Pros: Children learn to use their freedom, be autonomous and manage themselves. They may also be better able to handle mistakes, be more resilient and take responsibility for their actions. It’s also said to lead to happier adults.
Cons: Problems with this style centre on the legal aspects of the approach. In Queensland, it is illegal to leave your child alone for an “unreasonable” time while, in other states, parents must reasonably ensure their child is properly looked after. Queensland’s law does not define “unreasonable” time, but the parent will receive a misdemeanour (up to three years in jail) if they breach the code.
Attachment or gentle parents
Type of parent: You believe that a child’s earliest attachment to caregivers informs all subsequent attachments a person experiences. The argument suggests strong emotional and safe physical attachments to at least one primary caregiver are essential to the child’s personal development.
Who coined it? The philosophy is based on the work of psychologists John Bowlby and Mary Ainsworth on attachment theory. The work began with Bowlby in the 1950s. Bowlby also worked with Ainsworth and Ainsworth did some famous experiments with young children.
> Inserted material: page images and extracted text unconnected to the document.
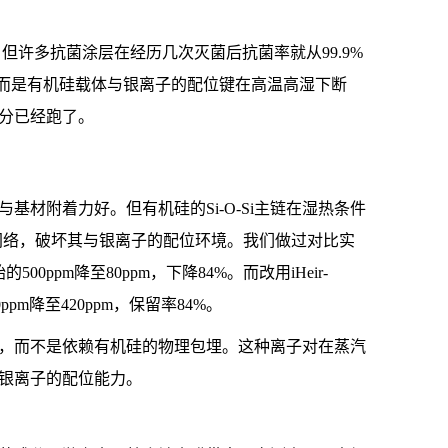
，但许多抗菌涂层在经历几次灭菌后抗菌率就从99.9%
，而是有机硅载体与银离子的配位键在高温高湿下断
分已经跑了。
材附着力好。但有机硅的Si-O-Si主链在湿热条件
网络，破坏其与银离子的配位环境。我们做过对比实
ppm降至80ppm，下降84%。而改用iHeir-
m降至420ppm，保留率84%。
离子对，而不是依赖有机硅的物理包埋。这种离子对在蒸汽
银离子的配位能力。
Attachment theory suggests that children who develop strong bonds with parents/caregivers in the early years will have happier, healthier relationships as they age. The term was then popularised by a book dubbed the “baby bible” written by the Sears family in 1993.
Why parents choose this style: Parents may choose this style because they want their children to be positive about themselves and their relationships with others as they mature. Attachment parenting is associated with the authoritative typology. These parents try to balance high expectations with empathy and this is associated with the best outcomes.
Pros: It provides a safe haven of love and respect in which to build the child’s relationships and from which the child can safely experience the world.
Cons: It can be conflated with permissive parenting. It is also associated, somewhat contrarily, with over-parenting, as some suggest it is a name for mothers who can’t let their child go. Some have accused this style of being anti-women or anti-feminist. These authors say the style conflates women’s role with motherhood, undoing the work of feminism. However, others disagree.